Thursday, October 11, 2012

The Immortal Cullen & Tuck Families

It was back in sixth grade that my class read Tuck Everlasting by Natalie Babbitt--we also watched the movie version and talked in typical fashion about the changes. Now, back in sixth grade, I couldn't quite fawn over the ending to this story. (Now shall commence a plot summary.) The character, Winnie Foster, meets the Tuck family, who are all immortal from drinking water from a certain spring. Naturally, she and the younger son, Jesse, fall for each other; when the Tucks leave, Jesse gives her some of the water so that, if she chooses, she can drink it in three years when she is his age and come find them. But she doesn't: the Tuck parents come by years later and find her gravestone, which says that she lived a long and happy life and got married and had children. "Good girl" is, I believe, what the father says about her, though with sadness because they'll have to tell Jesse.

The idea is that Winnie chose to live a natural life, right?
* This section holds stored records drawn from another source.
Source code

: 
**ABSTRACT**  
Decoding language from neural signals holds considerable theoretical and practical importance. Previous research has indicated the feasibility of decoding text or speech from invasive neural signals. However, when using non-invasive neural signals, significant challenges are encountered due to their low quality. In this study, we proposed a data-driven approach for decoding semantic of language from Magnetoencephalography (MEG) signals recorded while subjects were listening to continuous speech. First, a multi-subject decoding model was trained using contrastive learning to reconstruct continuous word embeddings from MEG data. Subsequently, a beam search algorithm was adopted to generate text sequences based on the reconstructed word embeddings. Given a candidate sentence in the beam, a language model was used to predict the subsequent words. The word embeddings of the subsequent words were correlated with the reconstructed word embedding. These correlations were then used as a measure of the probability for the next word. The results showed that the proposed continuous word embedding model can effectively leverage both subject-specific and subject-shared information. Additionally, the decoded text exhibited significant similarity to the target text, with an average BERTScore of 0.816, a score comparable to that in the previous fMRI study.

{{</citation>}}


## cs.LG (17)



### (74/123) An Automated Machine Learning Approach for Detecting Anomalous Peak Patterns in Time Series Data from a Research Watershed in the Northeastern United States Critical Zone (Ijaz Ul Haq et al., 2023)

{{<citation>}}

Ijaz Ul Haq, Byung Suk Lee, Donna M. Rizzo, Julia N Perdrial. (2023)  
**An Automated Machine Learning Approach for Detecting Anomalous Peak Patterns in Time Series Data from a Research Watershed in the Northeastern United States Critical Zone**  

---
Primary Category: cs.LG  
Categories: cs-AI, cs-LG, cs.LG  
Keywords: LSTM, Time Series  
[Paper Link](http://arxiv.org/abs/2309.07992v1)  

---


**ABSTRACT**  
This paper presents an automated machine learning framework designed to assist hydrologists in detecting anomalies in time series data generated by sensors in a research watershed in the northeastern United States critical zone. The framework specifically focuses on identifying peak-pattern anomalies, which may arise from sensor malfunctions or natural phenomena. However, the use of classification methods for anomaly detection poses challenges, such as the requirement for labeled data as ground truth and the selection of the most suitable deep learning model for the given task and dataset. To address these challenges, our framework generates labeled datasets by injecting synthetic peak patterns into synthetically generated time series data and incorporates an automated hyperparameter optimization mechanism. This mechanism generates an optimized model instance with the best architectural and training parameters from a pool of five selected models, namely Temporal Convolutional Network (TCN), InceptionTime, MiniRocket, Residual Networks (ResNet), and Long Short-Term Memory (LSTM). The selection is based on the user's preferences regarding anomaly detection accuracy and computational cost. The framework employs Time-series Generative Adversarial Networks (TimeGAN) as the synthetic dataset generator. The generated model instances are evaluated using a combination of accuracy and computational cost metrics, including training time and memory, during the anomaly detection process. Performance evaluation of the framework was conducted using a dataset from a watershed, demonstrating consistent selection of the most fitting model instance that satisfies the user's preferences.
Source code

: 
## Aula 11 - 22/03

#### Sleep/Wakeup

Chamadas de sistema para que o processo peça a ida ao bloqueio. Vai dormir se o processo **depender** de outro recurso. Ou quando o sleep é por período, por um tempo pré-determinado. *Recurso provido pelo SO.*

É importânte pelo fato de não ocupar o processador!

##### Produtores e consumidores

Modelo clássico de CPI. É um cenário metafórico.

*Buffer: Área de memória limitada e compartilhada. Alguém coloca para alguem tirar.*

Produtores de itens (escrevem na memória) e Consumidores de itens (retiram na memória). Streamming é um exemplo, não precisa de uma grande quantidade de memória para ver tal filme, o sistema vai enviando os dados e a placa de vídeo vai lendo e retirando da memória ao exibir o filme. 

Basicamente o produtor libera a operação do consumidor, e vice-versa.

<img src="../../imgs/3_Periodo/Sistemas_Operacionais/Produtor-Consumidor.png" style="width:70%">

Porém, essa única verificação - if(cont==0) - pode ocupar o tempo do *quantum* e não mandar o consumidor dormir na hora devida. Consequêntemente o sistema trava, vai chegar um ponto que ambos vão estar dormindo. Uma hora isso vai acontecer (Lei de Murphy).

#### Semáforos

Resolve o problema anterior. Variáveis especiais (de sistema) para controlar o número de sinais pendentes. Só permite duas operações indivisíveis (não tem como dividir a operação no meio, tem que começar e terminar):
That's difficult for a romantic to come to terms with; my sixth grade self couldn't.

But are you reminded of another story that ends in the opposite way? Twilight is very similar--in certain ways. Bella meets the immortal Cullen family, falls in mutual love with the youngest son, and eventually has the opportunity to share in that immortality. Is this spitting on Tuck Everlasting's message (not directly, I mean)?

Maybe. But you know I can never see things that simply, so here is what I see instead.

The Tuck family could have been almost like a dream in terms of their effect on Winnie; she lived with them and learned from them and loved them, but they were apart from the rest of her life. Once she had grown through her time with them (a little Alice in Wonderland-like, maybe?), it was time for her to throw out that immortal water, smile, and live her life. For Bella, on the other hand, the Cullens do represent what her life is becoming. She is at that point in her life where change must come: as the teenage years transition from living with parents to living independently in one's self, few things stay the same. So Bella's adoption into that family is her adoption into the new stage of her life, the one she had always been meant for. All the Renesmee/motherhood stuff is the proof that she, unlike Winnie would have if she had gone with Jesse, was living a full life.

For Twilight to actually be the polar opposite of Tuck Everlasting, it would have to be a fantasy. But does it really have a fantasy ending? Take away the labels (vampire, immortal, etc.) and it's just a love story: girl and guy from different backgrounds meet, fall in love, have complications in their relationship, get married, start a family. Though we don't hear that story, isn't that exactly what happened to Winnie?

Winnie did die, though, unlike Bella, who likely won't. But Winnie would have been immortal by an abnormality--the spring's water isn't presented positively. Contrarily, the vampires of Twilight are just a part of nature, another way for "people" to exist.

Oh, and one more thing: don't take this post too seriously. I fear I may have either complicated the matter too much or completely ignored the message of Tuck Everlasting. But it's an interesting comparison, right?